Our Founder

Wossene Bowler's Story In Her Own Words

My name is Wossene Tiruneh Bowler, I graduated from the California Institute of Arts in 1990. After graduation, I entered the film school program to acquire a masters degree and studied for a year and half before I married my husband. Soon after our marriage, my husband and I moved to Singapore where we spent ten years.

Unfortunately, in the year 2000 I was diagnosed with C.M.L. leukemia and was forced to move back to the United States for medical treatment. I was very fortunate to be accepted at the City of Hope Hospital for a bone marrow transplant. I was also blessed by the fact that my brother turned out to be a 100% match. I’m proud to say that he was my bone marrow donor. With chemotherapy my contaminated cells were wiped out and my brother’s bone marrow was given to me. It was the most difficult part of my life, not knowing what was going to happen with my recovery.
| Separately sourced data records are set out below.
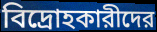
বিদ্রোহকারীদেরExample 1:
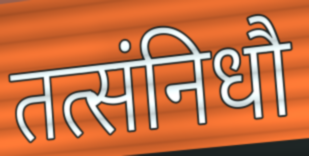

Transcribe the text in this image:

तत्संनिधौ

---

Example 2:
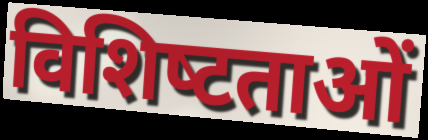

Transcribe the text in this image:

विशिष्‍टताओं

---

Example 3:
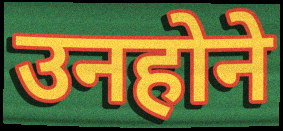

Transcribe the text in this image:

उनहोने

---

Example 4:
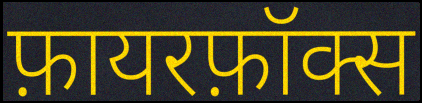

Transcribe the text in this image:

फ़ायरफ़ॉक्स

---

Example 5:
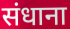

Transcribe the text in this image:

संधानाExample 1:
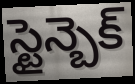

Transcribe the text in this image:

స్టైన్బెక్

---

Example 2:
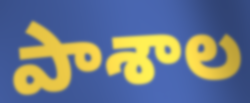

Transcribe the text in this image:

పాశాల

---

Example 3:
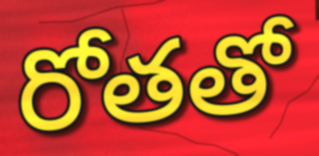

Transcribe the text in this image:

రోతతో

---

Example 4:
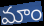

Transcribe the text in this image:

మాం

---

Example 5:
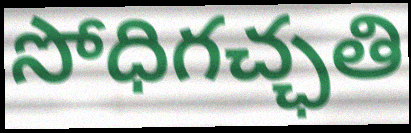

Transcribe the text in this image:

సోధిగచ్ఛతి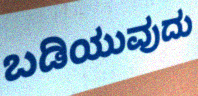
ಬಡಿಯುವುದು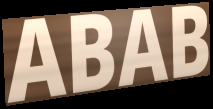
ABABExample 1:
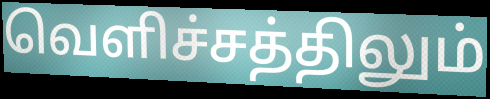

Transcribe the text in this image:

வெளிச்சத்திலும்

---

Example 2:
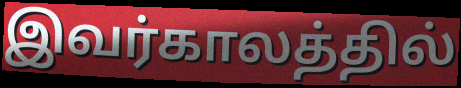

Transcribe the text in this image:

இவர்காலத்தில்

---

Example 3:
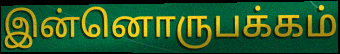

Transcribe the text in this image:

இன்னொருபக்கம்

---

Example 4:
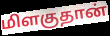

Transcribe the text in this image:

மிளகுதான்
After I was cured, I went back home to Ethiopia to thank God for giving me a second chance and to pray for those who suffer with the same illness. I also went to fulfill my family's wish. During my illness, they had promised to take me to every Church in Ethiopia after my recovery.

For two years I had no problems and I was very happy. Towards the end of the two year period, I went for a bone marrow test and my doctor found that my own cells had come back. She explained, “You have no leukemia but we don’t want to take a chance, you have to take a medication called Gleevic.” She put me on the medication, which cost $2,500 per month. I was very blessed again as I was taking potassium pills to control its side effects. The day after I found out my results. I woke up and had difficulty moving my body and felt very heavy. I was crying and didn’t know what to do. I was depressed. I went back to my doctor and she suggested that I seek Psychiatric Therapy. I refused to go to therapy. I didn’t want to go to someone I had never met and tell them what happened to me. I decided to cure myself. I started by telling myself what I can do and what my wishes were, I suffered for a few weeks but one morning I snapped out of it. It was clear to me then, I survived for a purpose, and that is to do good and to pay back what I took from the people who helped me.

I decided to establish a foundation and named it the Life’s Second Chance Foundation. My wish is to build cancer hospitals around the world to give a second chance, like I received, for those who need it.